He left for Dannemora immediately, taking EWB with him as his principal assistant. The date was May 10, 1912. Rosenbluth was all of 25 years old, and Ernest was 22. EWB's starting wage was $2 a day. On September 9, 1912, he was given the official title of Foreman (Lumbering) at $1200/year.

(Note: The men arrived at Dannemora with a weekend to kill and took an excursion train to Montreal without realizing that, between them, they only had 40 cents beyond the price of the train ticket. Rosenbluth's unpublished "recollections" gives an amusing account of the trip, including how they were saved from starvation by a woman who boarded a train in a hurry and left behind a paper sack which turned out to be full of bananas.)

EWB (camera case on hip) with Dannemora reforestration crew.
EWB's work with the prisoners deserves a monograph of its own. Clinton was a prison for three-time losers. It was built on solid rock to prevent escape by tunneling.

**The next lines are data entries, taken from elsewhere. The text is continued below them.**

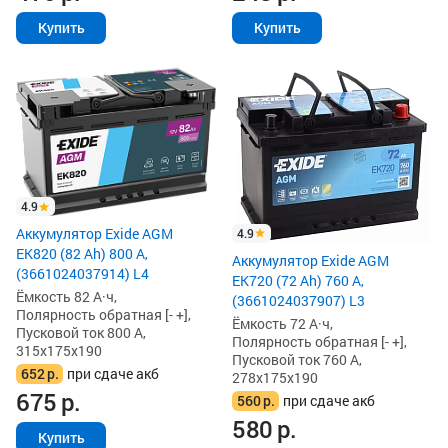
Купить
Купить
4.9
Аккумулятор Exide AGM
4.9
EK820 (82 Ah) 800 А,
Аккумулятор Exide AGM
(3661024037914) L4
EK720 (72 Ah) 760 А,
Ёмкость 82 А·ч,
(3661024037907) L3
Полярность обратная [- +],
Ёмкость 72 А·ч,
Пусковой ток 800 А,
Полярность обратная [- +],
315x175x190
Пусковой ток 760 А,
652
р.
при сдаче акб
278x175x190
675
р.
560
р.
при сдаче акб
580
р.
Купить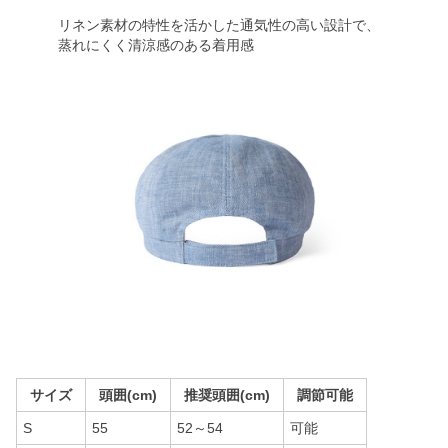
リネン素材の特性を活かした通気性の高い設計で、
蒸れにくく清涼感のある着用感
サイズ
頭囲(cm)
推奨頭囲(cm)
調節可能
S
55
52～54
可能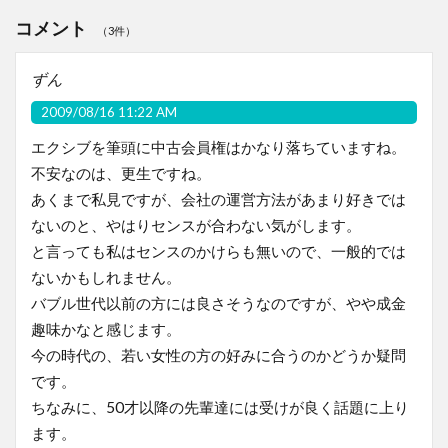
コメント
（3件）
ずん
2009/08/16 11:22 AM
エクシブを筆頭に中古会員権はかなり落ちていますね。
不安なのは、更生ですね。
あくまで私見ですが、会社の運営方法があまり好きでは
ないのと、やはりセンスが合わない気がします。
と言っても私はセンスのかけらも無いので、一般的では
ないかもしれません。
バブル世代以前の方には良さそうなのですが、やや成金
趣味かなと感じます。
今の時代の、若い女性の方の好みに合うのかどうか疑問
です。
ちなみに、50才以降の先輩達には受けが良く話題に上り
ます。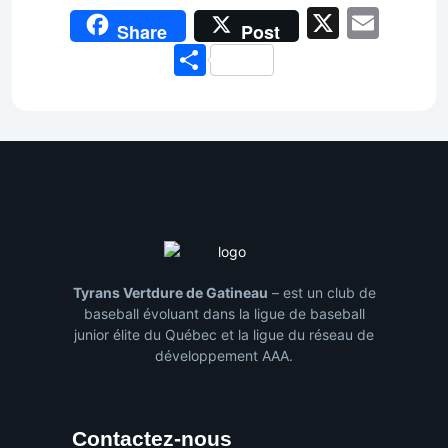
X
Emai
Share
Post
Share
Tyrans Vertdure de Gatineau
– est un club de
baseball évoluant dans la ligue de baseball
junior élite du Québec et la ligue du réseau de
développement AAA.
Contactez-nous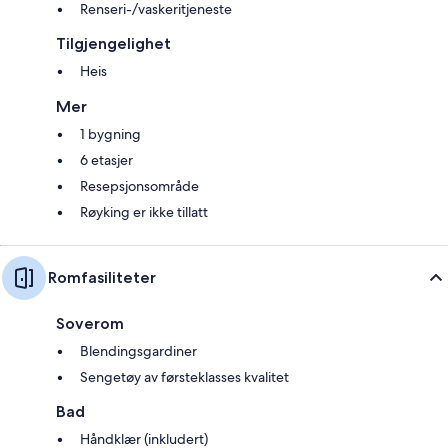
Renseri-/vaskeritjeneste
Tilgjengelighet
Heis
Mer
1 bygning
6 etasjer
Resepsjonsområde
Røyking er ikke tillatt
Romfasiliteter
Soverom
Blendingsgardiner
Sengetøy av førsteklasses kvalitet
Bad
Håndklær (inkludert)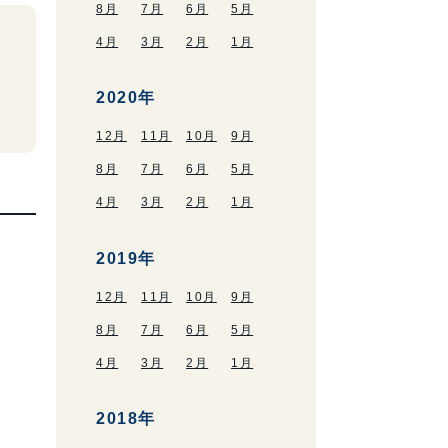
8月
7月
6月
5月
4月
3月
2月
1月
ま
2020年
12月
11月
10月
9月
8月
7月
6月
5月
4月
3月
2月
1月
2019年
12月
11月
10月
9月
8月
7月
6月
5月
4月
3月
2月
1月
2018年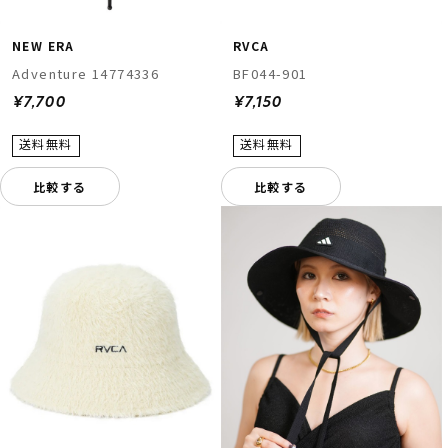
NEW ERA
RVCA
Adventure 14774336
BF044-901
¥7,700
¥7,150
比較する
比較する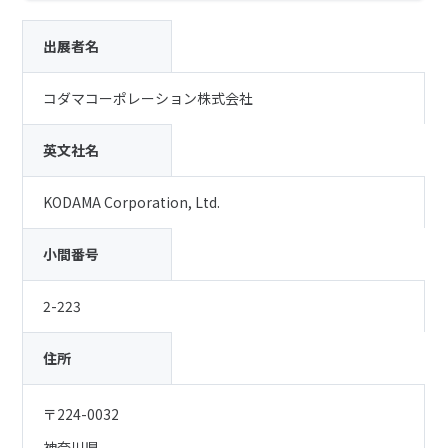
出展者名
コダマコーポレーション株式会社
英文社名
KODAMA Corporation, Ltd.
小間番号
2-223
住所
〒224-0032
神奈川県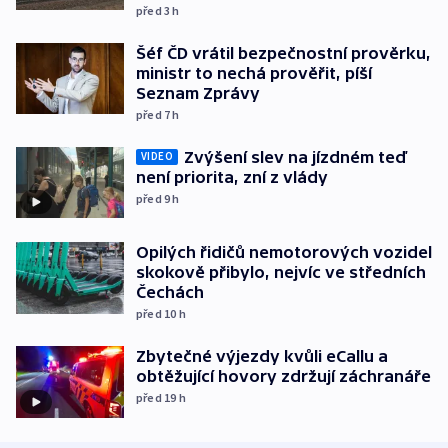
před 3
h
Šéf ČD vrátil bezpečnostní prověrku,
ministr to nechá prověřit, píší
Seznam Zprávy
před 7
h
Zvýšení slev na jízdném teď
VIDEO
není priorita, zní z vlády
před 9
h
Opilých řidičů nemotorových vozidel
skokově přibylo, nejvíc ve středních
Čechách
před 10
h
Zbytečné výjezdy kvůli eCallu a
obtěžující hovory zdržují záchranáře
před 19
h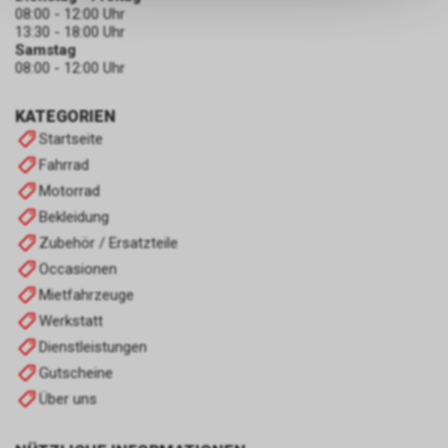
keinerlei Rückschlüsse auf Ihre
08:00 - 12:00 Uhr
persönlichen Informationen
13:30 - 18:00 Uhr
zulassen.
Samstag
08:00 - 12:00 Uhr
KATEGORIEN
Startseite
Fahrrad
Motorrad
Bekleidung
Zubehör / Ersatzteile
Occasionen
Mietfahrzeuge
Werkstatt
Dienstleistungen
Gutscheine
Über uns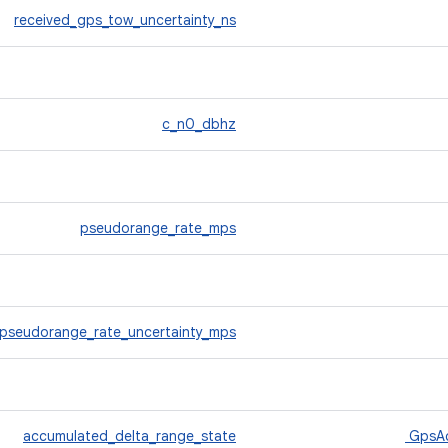
received_gps_tow_uncertainty_ns
c_n0_dbhz
pseudorange_rate_mps
pseudorange_rate_uncertainty_mps
accumulated_delta_range_state
GpsAc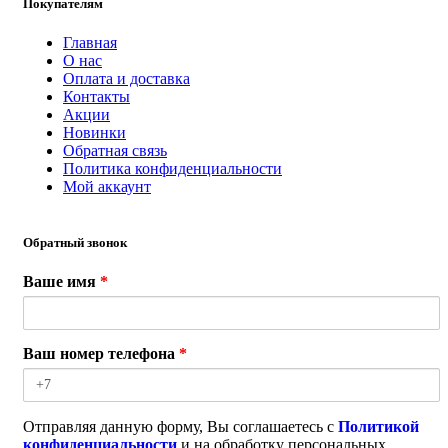
Покупателям
Главная
О нас
Оплата и доставка
Контакты
Акции
Новинки
Обратная связь
Политика конфиденциальности
Мой аккаунт
Обратный звонок
Ваше имя
*
Ваш номер телефона
*
Отправляя данную форму, Вы соглашаетесь с
Политикой
конфиденциальности
и на обработку персональных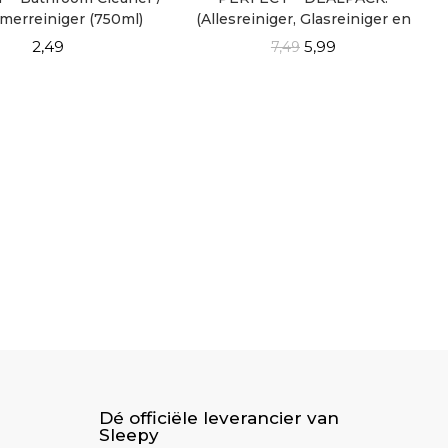
merreiniger (750ml)
(Allesreiniger, Glasreiniger en
Badkamerreiniger)
2,49
5,99
7,49
Dé officiële leverancier van
Sleepy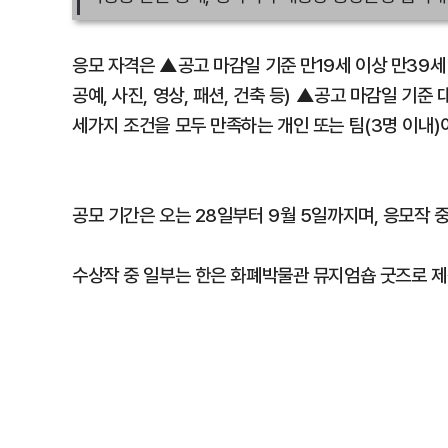
응모 자격은 ▲공고 마감일 기준 만19세 이상 만39세
공예, 사진, 영상, 패션, 건축 등) ▲공고 마감일 기준
세가지 조건을 모두 만족하는 개인 또는 팀(3명 이내)
공모 기간은 오는 28일부터 9월 5일까지며, 응모작 중 
수상작 중 일부는 한은 화폐박물관 뮤지엄숍 굿즈로 제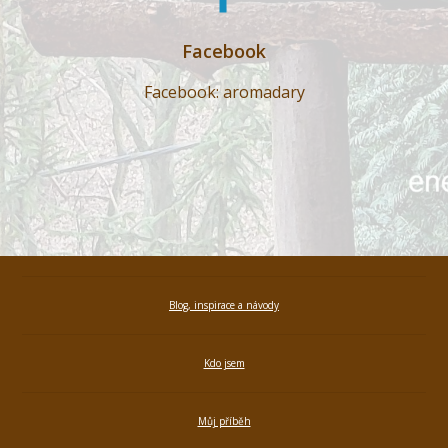
Facebook
Facebook: aromadary
Blog, inspirace a návody
Kdo jsem
Můj příběh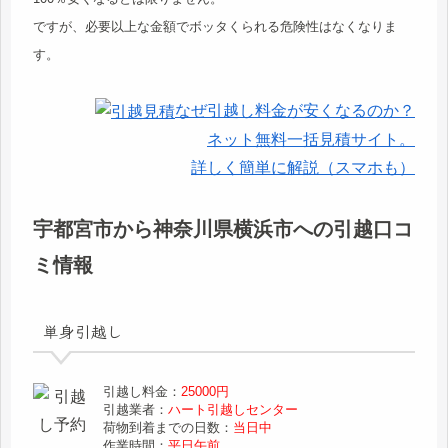
ですが、必要以上な金額でボッタくられる危険性はなくなりま
す。
なぜ引越し料金が安くなるのか？
ネット無料一括見積サイト。
詳しく簡単に解説（スマホも）
宇都宮市から神奈川県横浜市への引越口コ
ミ情報
単身引越し
引越し料金：
25000円
引越業者：
ハート引越しセンター
荷物到着までの日数：
当日中
作業時間：
平日午前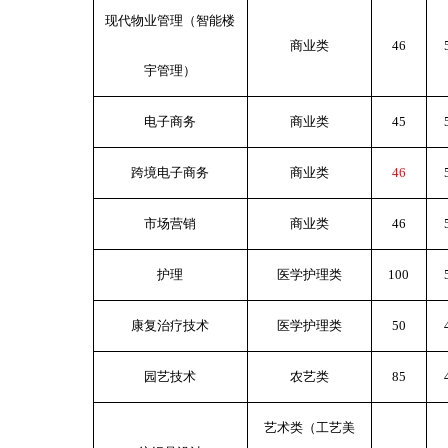
现代物业管理（智能楼
商业类
46
宇管理）
电子商务
商业类
45
跨境电子商务
商业类
46
市场营销
商业类
46
护理
医学护理类
100
康复治疗技术
医学护理类
50
园艺技术
农艺类
85
艺术类（工艺美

The fierce riots and fires had shown what the inmates were capable of. Yet without guards and without guns, EWB and a few others (Rosenbluth had gone off to other things) maintained a series of camps 20 miles or more away from the prison in the bleak areas to the west of Dannemora, planting trees day after day.

They lived in tents, and no matter where they happened to be located at any given time, the prisoners always called the site "Camp Blue."

Framed tribute signed by "Camp Blue" inmates to EWB.
I have been told by my mother that Ernest would let one of the prisoners shave him with a straight razor.

To my knowledge, not one ever tried to escape even though Canada was not that far away.

(I have a framed tribute to EWB that was made, signed, and presented to him by the inmates upon his departure from Clinton.)

There exists a business card that shows EWB with the title of Forester Of Clinton Prison. I do not know if this was an official title he held at one time or if it was just meant to describe the duties he performed at the Institution.